What to do: Output the lines of the entries below beginning at the one with "top: 49px ->" and ending with the last, exactly as written and without pictures.

Web document revisions:
■ ■ ■ ■ ■
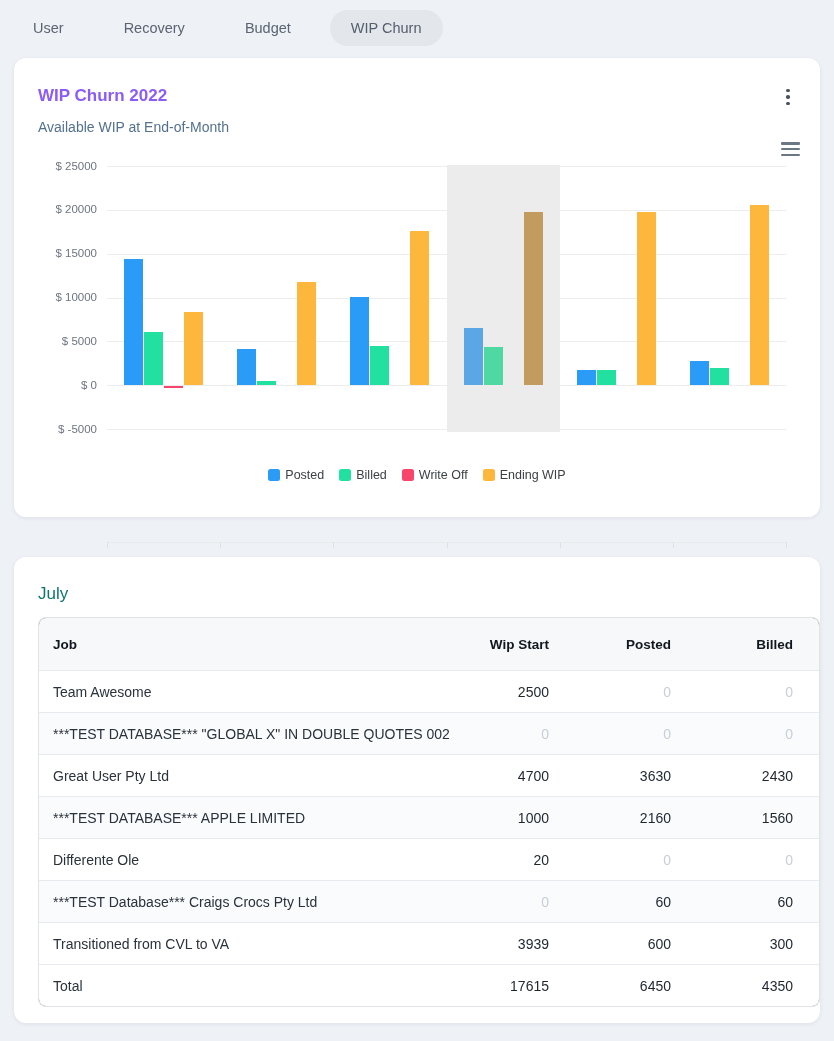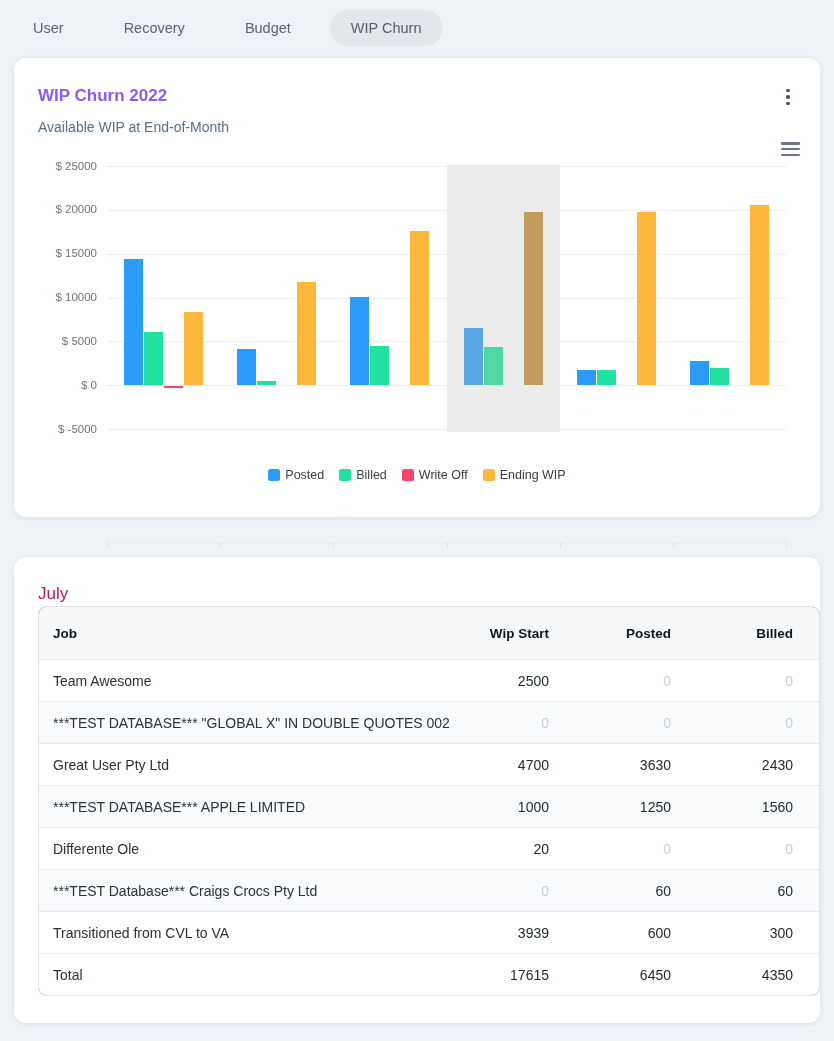"July" .table-heading { color: #be185d -> #0f766e }
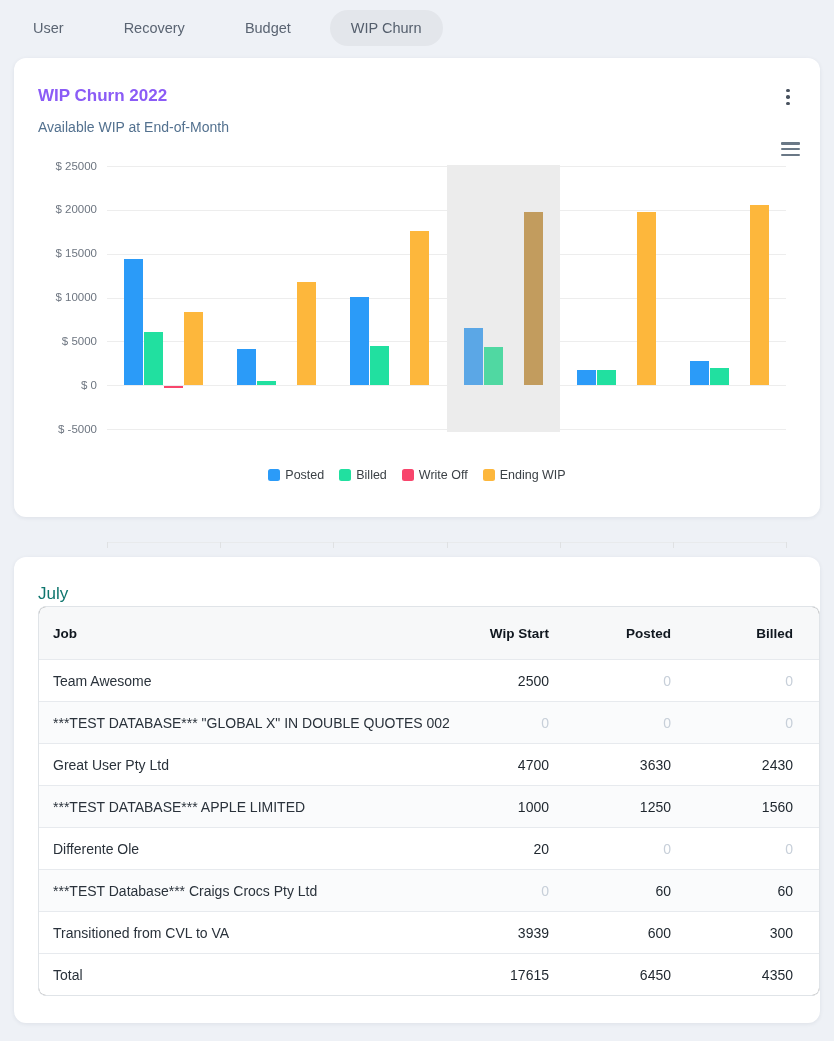"Job" .jobs-table { top: 49px -> 60px }
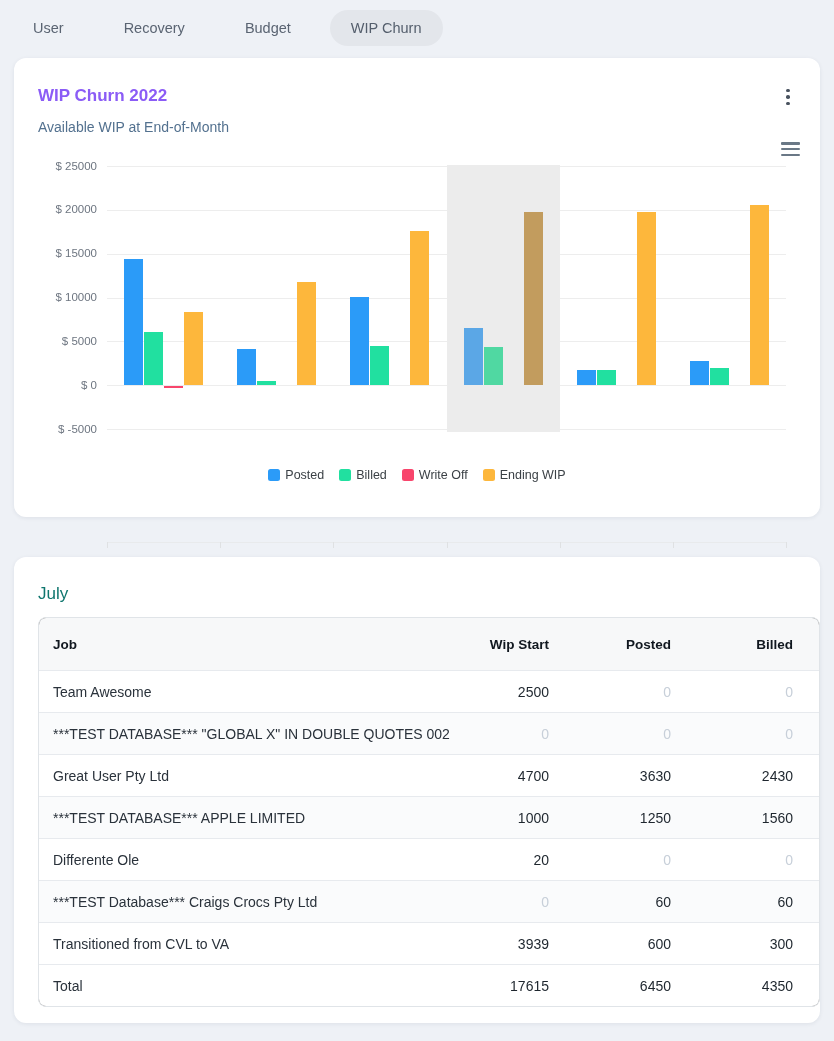"1250" div.c-num { text: 1250 -> 2160 }
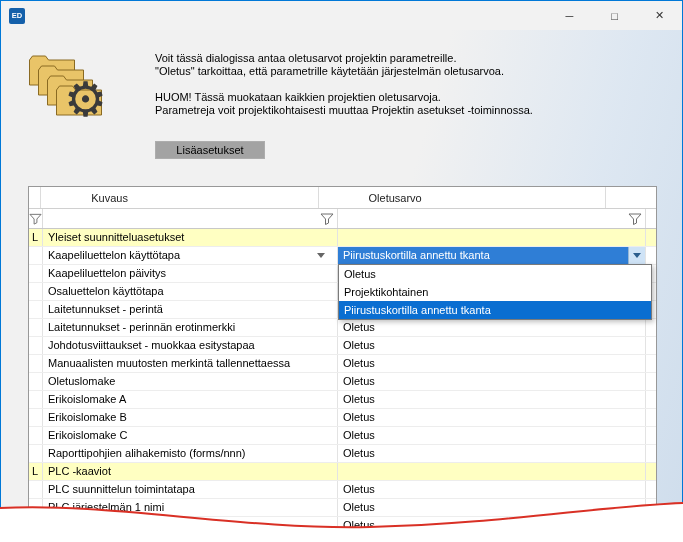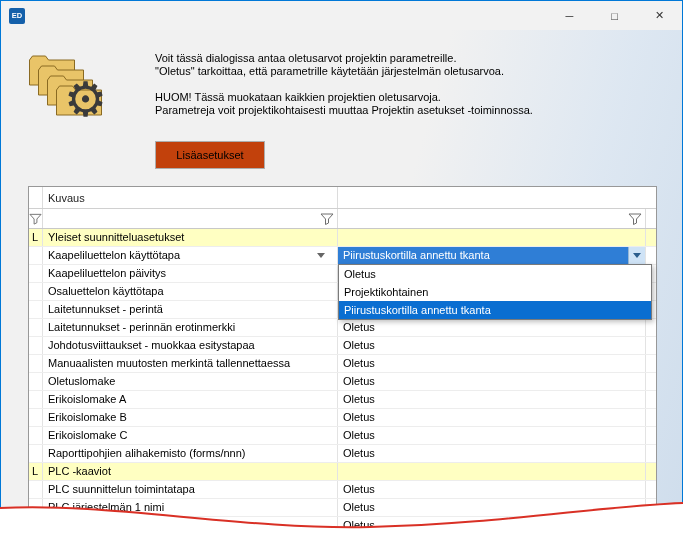"Lisäasetukset" .adv-btn { background: #c2410c -> #a3a3a3; height: 28px -> 18px }
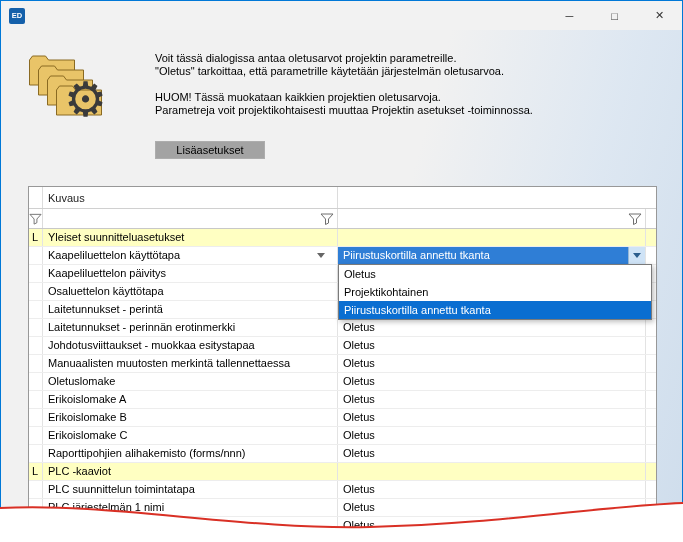"Kuvaus" .thead { gap: none -> 45px }
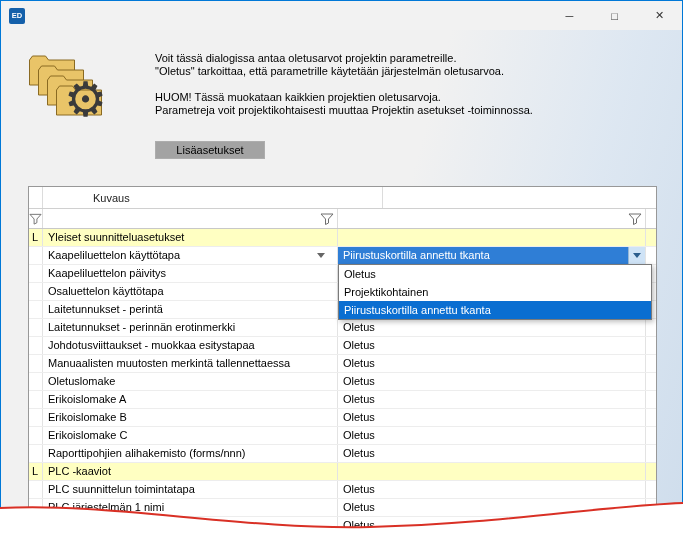"Oletusarvo" div.c2 { html: none -> <div>Oletusarvo</div> }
■ ■ ■ ■ ■
Response:
"Job" .jobs-table { top: 49px -> 60px }
"1250" div.c-num { text: 1250 -> 2160 }
"Lisäasetukset" .adv-btn { background: #c2410c -> #a3a3a3; height: 28px -> 18px }
"Kuvaus" .thead { gap: none -> 45px }
"Oletusarvo" div.c2 { html: none -> <div>Oletusarvo</div> }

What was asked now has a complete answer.